In summary, the ALS prediction challenge made it possible to draw many brilliant minds from outside the field of ALS to bring their scientific approaches and insights to bear on the disease.

More Open Research Questions

In the following, we have listed several additional research directions in the field of ALS research, which the PRO-ACT database can uniquely help address by providing sufficiently large sets of patient records, beyond the questions listed beforehand.

Understanding ALS Symptom Profile

Beyond the speed of disease progression and survival outcome, it is important to understand the symptom profile [52, 53]—why do some symptoms occur together more than others—and the patterns in which new symptoms manifest over time. For a patient, knowing which function is likely to deteriorate next will be of substantial impact on his/her daily life. Better understanding of symptom profiles and their relations to prognosis is needed.

For example, ALSFRS was, and ALSFRS-R is, the most common ALS end point or outcome measure currently used in clinical trials [52, 54], and the most well-accepted tests of disease progression used in the clinic. Understanding the development of ALSFRS over time is relevant for understanding disease progression. Reports vary regarding the linearity of ALSFRS-R measure over time [34, 43, 54, 55], and these reports likely depend on number of patients, distribution of disease progression, and frequency of measuring ALSFRS-R.

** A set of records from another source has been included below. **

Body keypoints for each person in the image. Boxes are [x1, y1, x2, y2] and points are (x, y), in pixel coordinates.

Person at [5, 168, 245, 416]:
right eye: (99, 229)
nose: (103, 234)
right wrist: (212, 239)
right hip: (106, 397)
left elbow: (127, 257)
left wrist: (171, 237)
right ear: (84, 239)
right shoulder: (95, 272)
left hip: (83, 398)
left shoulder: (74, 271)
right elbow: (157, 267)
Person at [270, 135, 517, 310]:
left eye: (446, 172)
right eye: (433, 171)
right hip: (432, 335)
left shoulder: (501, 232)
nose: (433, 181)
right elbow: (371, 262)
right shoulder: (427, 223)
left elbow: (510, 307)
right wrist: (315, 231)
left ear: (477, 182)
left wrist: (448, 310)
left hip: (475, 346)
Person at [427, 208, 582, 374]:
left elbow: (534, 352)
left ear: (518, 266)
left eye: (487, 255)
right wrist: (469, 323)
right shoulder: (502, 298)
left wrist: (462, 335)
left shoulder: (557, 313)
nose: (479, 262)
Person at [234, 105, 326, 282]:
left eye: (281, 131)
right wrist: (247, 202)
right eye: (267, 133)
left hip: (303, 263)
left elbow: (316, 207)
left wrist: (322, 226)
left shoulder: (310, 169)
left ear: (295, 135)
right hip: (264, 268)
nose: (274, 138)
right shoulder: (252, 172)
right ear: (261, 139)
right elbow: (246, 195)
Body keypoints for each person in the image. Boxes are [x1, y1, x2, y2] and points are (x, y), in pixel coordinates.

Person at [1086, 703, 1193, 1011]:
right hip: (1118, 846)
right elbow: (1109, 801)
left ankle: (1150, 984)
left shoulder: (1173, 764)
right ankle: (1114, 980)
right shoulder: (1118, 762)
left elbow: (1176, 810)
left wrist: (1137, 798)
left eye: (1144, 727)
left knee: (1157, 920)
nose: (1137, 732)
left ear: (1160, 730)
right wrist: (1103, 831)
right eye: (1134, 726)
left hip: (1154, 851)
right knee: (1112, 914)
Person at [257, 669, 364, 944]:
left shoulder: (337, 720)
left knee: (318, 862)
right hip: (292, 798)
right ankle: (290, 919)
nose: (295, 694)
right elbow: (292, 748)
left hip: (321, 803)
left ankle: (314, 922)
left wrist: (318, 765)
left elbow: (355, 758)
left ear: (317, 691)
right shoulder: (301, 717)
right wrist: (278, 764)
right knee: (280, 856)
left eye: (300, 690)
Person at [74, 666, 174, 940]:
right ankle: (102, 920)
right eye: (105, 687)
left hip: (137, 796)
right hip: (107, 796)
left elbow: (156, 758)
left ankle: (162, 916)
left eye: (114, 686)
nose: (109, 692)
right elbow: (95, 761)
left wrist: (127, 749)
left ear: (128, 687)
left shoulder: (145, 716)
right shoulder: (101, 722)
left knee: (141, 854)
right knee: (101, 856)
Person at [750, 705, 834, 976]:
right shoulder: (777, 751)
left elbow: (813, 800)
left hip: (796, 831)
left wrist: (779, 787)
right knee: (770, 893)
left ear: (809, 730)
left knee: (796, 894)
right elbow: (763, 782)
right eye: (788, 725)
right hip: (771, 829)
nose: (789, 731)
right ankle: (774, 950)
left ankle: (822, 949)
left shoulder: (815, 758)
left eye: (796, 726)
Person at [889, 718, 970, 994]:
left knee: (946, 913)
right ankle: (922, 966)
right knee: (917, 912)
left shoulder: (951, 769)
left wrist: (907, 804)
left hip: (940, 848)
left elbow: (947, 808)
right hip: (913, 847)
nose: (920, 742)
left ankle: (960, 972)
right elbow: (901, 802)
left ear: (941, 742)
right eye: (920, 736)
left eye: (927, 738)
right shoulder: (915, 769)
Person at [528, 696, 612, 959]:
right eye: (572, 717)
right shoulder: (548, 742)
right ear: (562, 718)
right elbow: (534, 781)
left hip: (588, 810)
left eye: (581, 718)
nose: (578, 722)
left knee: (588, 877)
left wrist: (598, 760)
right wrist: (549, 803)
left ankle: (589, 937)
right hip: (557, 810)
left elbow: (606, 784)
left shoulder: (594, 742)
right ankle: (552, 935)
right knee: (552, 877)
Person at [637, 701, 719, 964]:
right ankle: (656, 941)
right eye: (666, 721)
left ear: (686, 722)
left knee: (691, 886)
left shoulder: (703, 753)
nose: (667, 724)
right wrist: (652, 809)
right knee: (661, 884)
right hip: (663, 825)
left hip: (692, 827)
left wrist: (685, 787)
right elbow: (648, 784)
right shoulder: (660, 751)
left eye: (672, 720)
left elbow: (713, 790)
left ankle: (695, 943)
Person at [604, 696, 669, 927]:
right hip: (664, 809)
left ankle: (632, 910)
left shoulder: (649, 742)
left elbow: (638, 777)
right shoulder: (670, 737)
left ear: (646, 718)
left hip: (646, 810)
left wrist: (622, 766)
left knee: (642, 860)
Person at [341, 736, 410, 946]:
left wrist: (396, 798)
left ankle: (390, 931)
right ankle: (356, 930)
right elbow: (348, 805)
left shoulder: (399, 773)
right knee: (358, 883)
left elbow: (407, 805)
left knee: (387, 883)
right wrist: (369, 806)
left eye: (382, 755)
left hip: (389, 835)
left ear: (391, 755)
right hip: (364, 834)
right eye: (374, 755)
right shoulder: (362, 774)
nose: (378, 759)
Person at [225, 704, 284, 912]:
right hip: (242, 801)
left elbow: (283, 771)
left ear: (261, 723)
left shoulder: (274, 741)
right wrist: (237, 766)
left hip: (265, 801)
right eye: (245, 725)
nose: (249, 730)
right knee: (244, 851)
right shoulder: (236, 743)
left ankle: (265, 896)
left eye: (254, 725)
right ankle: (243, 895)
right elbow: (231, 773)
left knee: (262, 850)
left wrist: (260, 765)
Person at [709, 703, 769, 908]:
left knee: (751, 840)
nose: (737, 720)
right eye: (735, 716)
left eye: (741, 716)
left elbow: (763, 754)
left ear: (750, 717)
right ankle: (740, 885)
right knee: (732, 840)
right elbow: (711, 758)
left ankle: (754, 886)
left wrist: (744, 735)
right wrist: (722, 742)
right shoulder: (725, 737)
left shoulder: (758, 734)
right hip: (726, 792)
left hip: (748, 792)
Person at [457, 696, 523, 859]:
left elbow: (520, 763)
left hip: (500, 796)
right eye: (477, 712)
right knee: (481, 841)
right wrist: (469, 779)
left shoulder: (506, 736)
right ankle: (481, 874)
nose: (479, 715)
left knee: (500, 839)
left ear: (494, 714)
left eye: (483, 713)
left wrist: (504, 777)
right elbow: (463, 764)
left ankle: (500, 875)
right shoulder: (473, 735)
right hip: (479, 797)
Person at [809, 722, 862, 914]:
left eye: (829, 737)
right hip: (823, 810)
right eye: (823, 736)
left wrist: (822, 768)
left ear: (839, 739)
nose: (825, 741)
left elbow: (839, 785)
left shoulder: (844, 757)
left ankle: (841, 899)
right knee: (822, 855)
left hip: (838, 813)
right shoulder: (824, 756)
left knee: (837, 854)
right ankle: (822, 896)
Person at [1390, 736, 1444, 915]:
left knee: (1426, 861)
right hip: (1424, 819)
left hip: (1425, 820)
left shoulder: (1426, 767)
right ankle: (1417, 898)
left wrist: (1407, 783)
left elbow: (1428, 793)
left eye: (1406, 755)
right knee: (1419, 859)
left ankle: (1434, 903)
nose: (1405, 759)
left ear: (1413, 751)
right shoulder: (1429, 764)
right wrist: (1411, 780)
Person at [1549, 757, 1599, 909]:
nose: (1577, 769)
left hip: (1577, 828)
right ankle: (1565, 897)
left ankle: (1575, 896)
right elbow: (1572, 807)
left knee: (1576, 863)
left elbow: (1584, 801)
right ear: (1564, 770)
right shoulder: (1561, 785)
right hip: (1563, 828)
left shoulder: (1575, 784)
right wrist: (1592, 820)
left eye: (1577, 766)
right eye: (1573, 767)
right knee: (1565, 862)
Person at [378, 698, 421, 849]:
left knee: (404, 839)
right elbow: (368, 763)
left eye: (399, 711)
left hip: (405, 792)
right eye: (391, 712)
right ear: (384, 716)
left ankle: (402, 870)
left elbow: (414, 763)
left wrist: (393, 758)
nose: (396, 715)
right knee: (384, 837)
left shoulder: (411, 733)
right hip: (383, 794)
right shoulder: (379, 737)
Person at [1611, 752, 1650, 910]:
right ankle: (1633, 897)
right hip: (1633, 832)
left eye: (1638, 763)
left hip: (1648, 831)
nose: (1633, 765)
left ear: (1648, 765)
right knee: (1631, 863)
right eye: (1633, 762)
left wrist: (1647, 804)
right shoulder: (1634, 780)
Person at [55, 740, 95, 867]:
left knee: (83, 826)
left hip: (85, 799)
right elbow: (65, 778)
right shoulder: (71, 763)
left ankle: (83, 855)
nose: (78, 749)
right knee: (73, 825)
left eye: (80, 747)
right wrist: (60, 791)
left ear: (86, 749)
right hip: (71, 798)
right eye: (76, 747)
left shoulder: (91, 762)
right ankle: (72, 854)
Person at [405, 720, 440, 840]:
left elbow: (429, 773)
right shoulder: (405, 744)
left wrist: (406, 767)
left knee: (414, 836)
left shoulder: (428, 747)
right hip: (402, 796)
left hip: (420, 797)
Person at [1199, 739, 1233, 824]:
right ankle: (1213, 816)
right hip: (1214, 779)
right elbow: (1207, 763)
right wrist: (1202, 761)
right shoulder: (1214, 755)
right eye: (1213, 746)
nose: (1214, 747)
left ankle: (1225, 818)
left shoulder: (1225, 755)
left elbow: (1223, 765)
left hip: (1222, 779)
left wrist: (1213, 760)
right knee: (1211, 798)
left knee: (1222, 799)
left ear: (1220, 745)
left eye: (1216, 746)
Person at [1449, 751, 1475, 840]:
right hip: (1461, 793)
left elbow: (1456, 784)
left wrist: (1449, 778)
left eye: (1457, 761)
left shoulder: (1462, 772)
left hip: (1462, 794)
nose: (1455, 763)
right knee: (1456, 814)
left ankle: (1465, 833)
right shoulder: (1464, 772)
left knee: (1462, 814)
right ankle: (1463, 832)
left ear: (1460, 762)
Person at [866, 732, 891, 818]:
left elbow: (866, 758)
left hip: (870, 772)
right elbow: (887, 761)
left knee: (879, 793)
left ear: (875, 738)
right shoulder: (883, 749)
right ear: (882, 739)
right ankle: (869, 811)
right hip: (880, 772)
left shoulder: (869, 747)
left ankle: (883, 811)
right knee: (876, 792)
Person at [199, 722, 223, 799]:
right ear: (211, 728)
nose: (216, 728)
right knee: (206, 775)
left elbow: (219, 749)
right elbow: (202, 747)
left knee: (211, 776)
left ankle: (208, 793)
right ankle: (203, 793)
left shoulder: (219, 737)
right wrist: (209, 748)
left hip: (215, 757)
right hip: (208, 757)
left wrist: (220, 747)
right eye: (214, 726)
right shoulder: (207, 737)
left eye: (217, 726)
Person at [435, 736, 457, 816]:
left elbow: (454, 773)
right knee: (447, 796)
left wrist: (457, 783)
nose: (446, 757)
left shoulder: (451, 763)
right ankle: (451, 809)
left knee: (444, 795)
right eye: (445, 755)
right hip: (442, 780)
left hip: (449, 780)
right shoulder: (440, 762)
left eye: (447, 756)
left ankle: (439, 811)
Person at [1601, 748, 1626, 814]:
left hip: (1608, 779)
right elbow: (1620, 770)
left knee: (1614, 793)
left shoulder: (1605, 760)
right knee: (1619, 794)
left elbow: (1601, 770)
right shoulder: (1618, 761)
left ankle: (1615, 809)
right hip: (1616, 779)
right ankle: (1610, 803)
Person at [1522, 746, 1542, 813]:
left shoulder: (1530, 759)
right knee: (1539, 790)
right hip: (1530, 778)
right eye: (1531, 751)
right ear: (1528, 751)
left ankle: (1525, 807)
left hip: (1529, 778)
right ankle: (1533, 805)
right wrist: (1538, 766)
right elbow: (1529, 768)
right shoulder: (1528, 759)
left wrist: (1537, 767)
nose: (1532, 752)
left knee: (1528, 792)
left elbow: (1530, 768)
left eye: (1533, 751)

In addition, the longitudinal changes in specific ALSFRS-R answers are of interest as they relate to specific disabilities that can be addressed by assistive technology.

Understanding Potential Biological Mechanisms of ALS Through Comorbidities

ALS has been linked to many mechanisms that are also manifested in other diseases. Relationships have been suggested in the literature between ALS and cardiovascular diseases [56], diabetes [57], and inflammatory diseases [58]. However, large enough longitudinal data have rarely been available to explore these relationships in full. The PRO-ACT database allows exploration of evidence to the biological mechanisms of ALS, achieved through looking at the patients’ adverse events and concomitant medication use. Another avenue of research is looking at the rare occurrences—the number of patients with ALS with a certain rare disease or rare abnormal blood tests. These can help shed new light on the mechanisms shared between ALS and other diseases.

Conclusions

In this paper, we have reviewed several approaches to ALS research that are aided by the availability of the PRO-ACT platform. These include benefits to ALS clinical development, assessment of ALS clinical profile and its heterogeneity and development of models for stratification of the ALS patient population, for predicting disease progression, and other models that have not previously been available in ALS research.

To maintain its relevance for the ALS research community, the PRO-ACT database must constantly be updated to incorporate more trials. We urge the ALS research community to donate trial data for inclusion in the PRO-ACT dataset. The support and generosity of the ALS research community with regard to the PRO-ACT database have been impressive and we hope it will remain so. Concomitant medication use and adverse events will be added to the published dataset in late 2014. In 2015 new data from several clinical trials, amounting to thousands of additional subject records, will be incorporated into the database.

Together, we hope that the current and future data will provide new research opportunities in addressing questions suggested throughout this review, as well as new inquiries. The PRO-ACT platform and its datasets serve as a valuable resource that can provide us with more of the in-depth understanding and novel insights that are essential for breakthrough in ALS research, better future treatments, and, hopefully, a cure.